Le rav Yonathan Hayoun, nouveau rabbin local, est entré solennellement en fonction le 17 décembre. Les Juifs de cette ville-frontière qui travaillent ou étudient à Genève étaient jusqu’alors, pour l’essentiel, de souche marocaine. Ce n’est plus le cas.
Albert Benchimol préside la communauté d’Annemasse (Haute-Savoie) depuis quatre ans. Ici vivent une centaine de familles juives, pour une population totale de quarante-cinq mille habitants dans la ville et les communes voisines.
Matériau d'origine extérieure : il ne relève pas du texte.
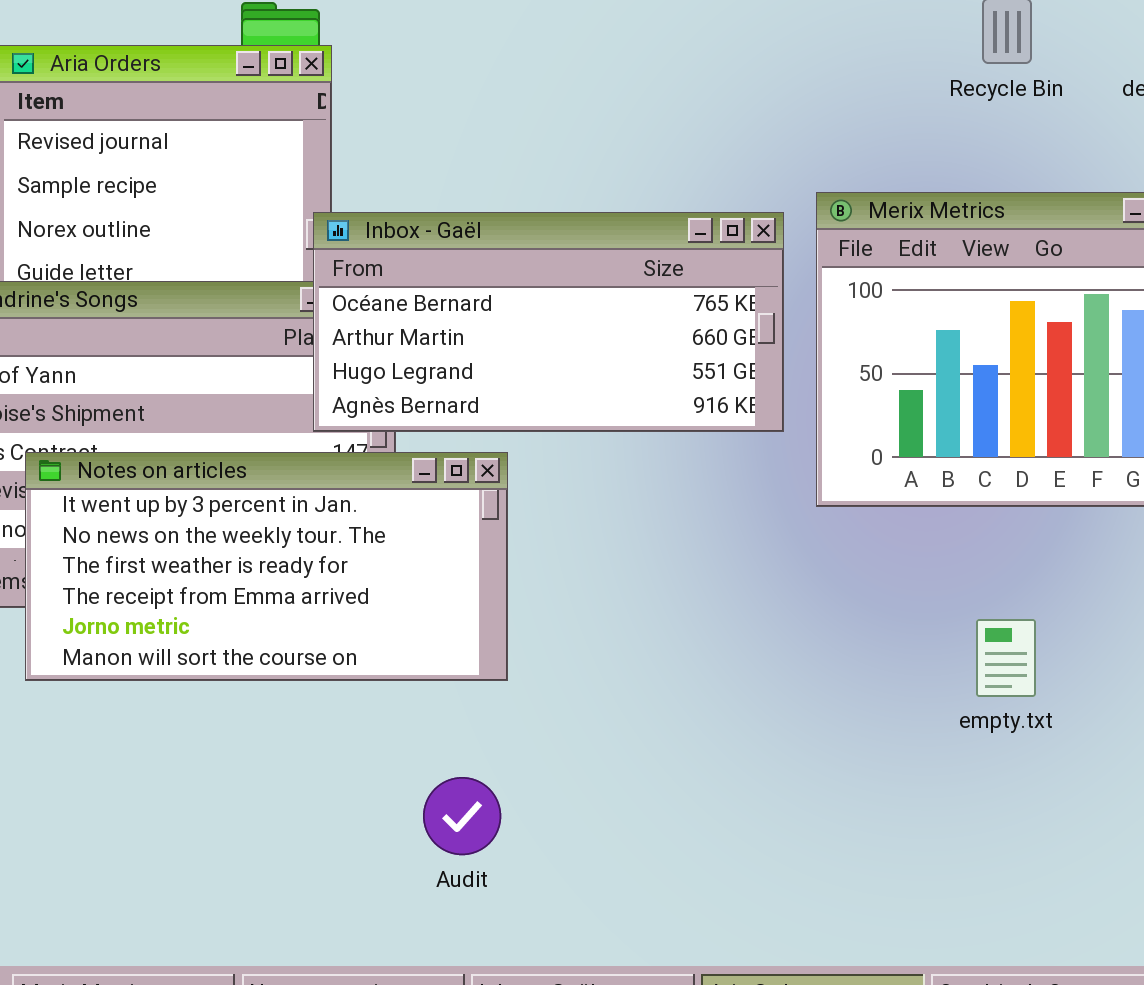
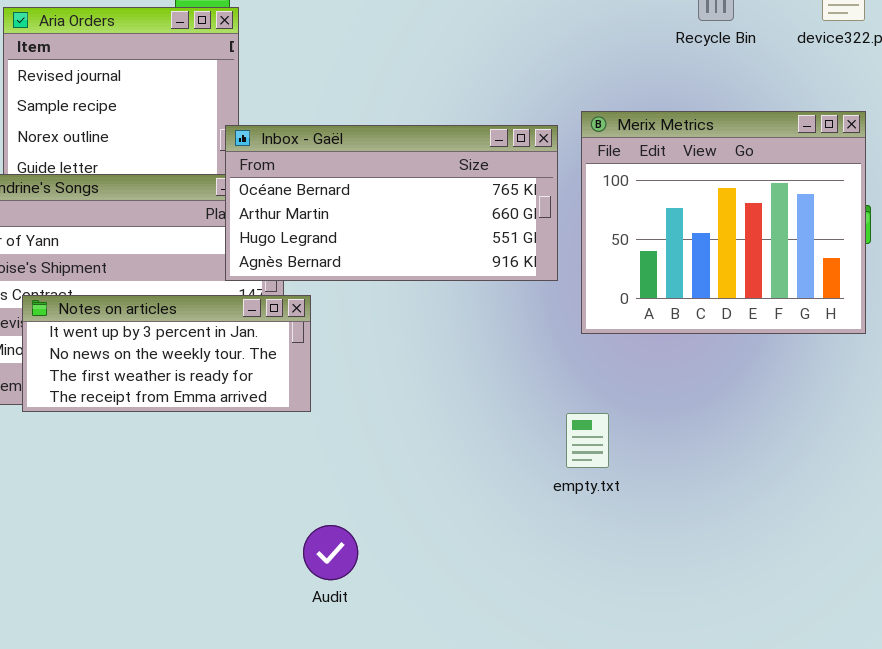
Notes on articles: [25,452,508,681] -> [22,295,311,412], resized
empty.txt: [976,619,1036,697] -> [566,413,609,468], moved

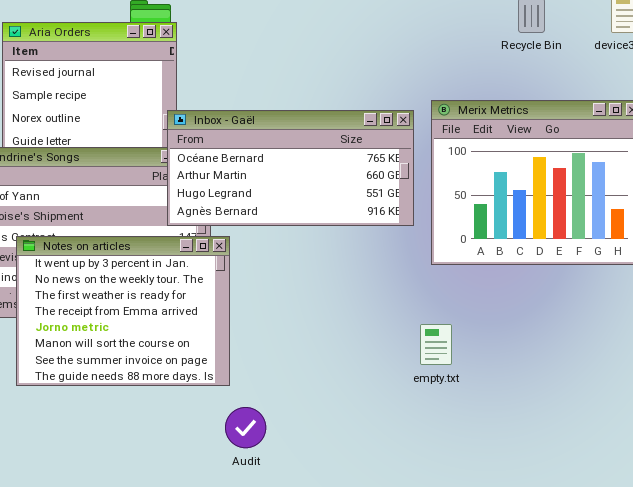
Notes on articles: [22,295,311,412] -> [16,236,230,386], resized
Le rav Chmuel Cohen zal a officié dans la synagogue pendant trente-quatre ans. Il dirigeait en outre le centre d’action sociale israélite de Genève. La métropole helvétique est située à quatre kilomètres seulement. Le rabbin est décédé en septembre 2016.
Il a été remplacé au début de l’automne par le rav Yonathan Hayoun. Natif de Metz, ce dernier a notamment étudié à Aix-les-Bains (où il a rencontré son épouse, Aliza) et en Israël.
La cérémonie d’investiture officielle de ce jeune homme très motivé et à peine trentenaire s’est tenue le dimanche 17 décembre, devant cent dix personnes environ, en présence du Grand rabbin de France, Haïm Korsia, et de dirigeants des communautés rhône-alpines, dont le Grand rabbin régional Richard Wertenschlag, venu de Lyon pour l’occasion. Le maire (PS), Christian Dupessey, était là lui aussi. Il a même récité la prière pour la République en compagnie de Haïm Korsia. La députée (LR) de la circonscription, Virginie Duby-Muller, a rappelé le rôle qu’ont joué les montagnards de Haute-Savoie dans le sauvetage des réfugiés juifs qui sont passés par ici sous l’Occupation pour traverser la frontière et échapper aux griffes nazies.
La vie juive, à Annemasse, est intimement liée à celle de la Suisse. S’il y a minyan tous les Chabbats (« et parfois en semaine, précise Albert Benchimol, le dimanche matin ou pour Roch ‘hodech… »), c’est parce que Genève est un aimant inépuisable. On peut travailler ou étudier là-bas sans acquitter les frais exorbitants qu’il est nécessaire d’assumer pour résider dans la Confédération. La solution, c’est d’élire domicile côté français.
Historiquement, le judaïsme local était de souche marocaine. Nombreux sont ceux qui ont franchi la Méditerranée pour trouver un emploi dans le canton de Genève ou s’inscrire à l’école ORT de la même ville. Ils sont désormais retraités et une partie de la jeune génération est montée à Paris, s’est envolée pour Israël ou pour d’autres destinations. Elle a été remplacée par de nouveaux « frontaliers » travaillant en Suisse et débarqués de la capitale ou d’ailleurs dans l’espace francophone. Il y a également des Israéliens inscrits au kollel de Genève.
Une mutation démographique associée à un certain partage des tâches. A Annemasse, on peut prier à la synagogue ou au petit Beth Habad fondé voilà deux ans et on peut faire ses courses dans l’un des deux supermarchés casher de la cité savoyarde. On vient de Suisse et de toute la région pour s’y approvisionner. L’enseignement scolaire est réservé à la communauté de Genève qui dispose de deux établissements. Le premier est géré par l’Alliance israélite universelle (AIU) et le second par le mouvement Loubavitch. La plupart de nos coreligionnaires annemassiens y envoient leurs enfants.
Cela n’empêche pas le rav Hayoun de mûrir une série de projets pédagogiques : davantage de chiourim pour adultes, des cours dispensés en collaboration avec les étudiants du kollel… Son épouse a déjà mis sur pied un Oneg Chabbat pour femmes.